The Director of the Maritime Safety and Security Department in the Ministry of Marine and Blue Economy, Babatunde Bombata, revealed the latest developments during a stakeholders meeting in Lagos organized by the ministry.

He said the RMDB would play a pivotal role in fostering robust maritime infrastructure, facilitating vessel acquisition, and promoting human capacity development, among other strategic objectives.

With an envisaged capital base of $1 billion, RMDB is set to become a pivotal financial institution in the region.

Nigeria, which will host the bank’s headquarters, is slated to have the highest share of 12 percent among the member states of the Maritime Organization of West and Central Africa (MOWCA).

This underscores Nigeria’s commitment to driving maritime excellence and fostering regional cooperation.

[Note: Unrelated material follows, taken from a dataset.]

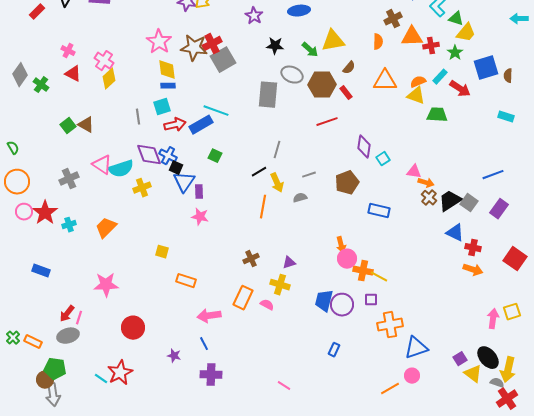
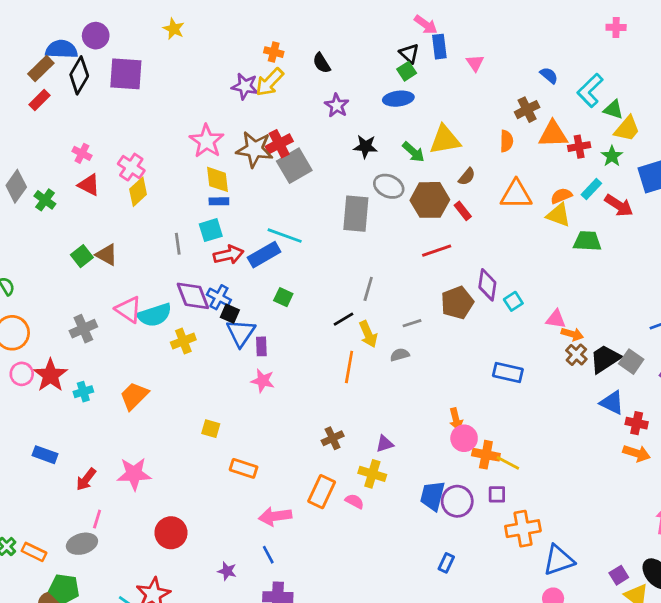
brown pentagon: (347, 183) -> (457, 303), moved
red arrow: (67, 314) -> (86, 479), moved

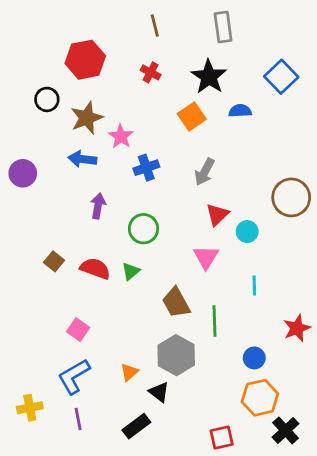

The bank’s establishment reflects a collaborative effort between the public and private sectors, with MOWCA states holding a 51 percent shareholding and institutional investors owning the remaining 49 percent.

This hybrid model ensures a balanced governance structure that prioritizes the interests of all stakeholders while fostering transparency and accountability.

In addition to providing vital funding for port infrastructure, vessel acquisition, and human capacity development, the RMDB will serve as a catalyst for indigenous shipowners, enabling them to access financing at favorable terms.

By empowering local stakeholders, the bank aims to stimulate economic activity, create employment opportunities, and enhance the competitiveness of the region’s maritime sector on the global stage.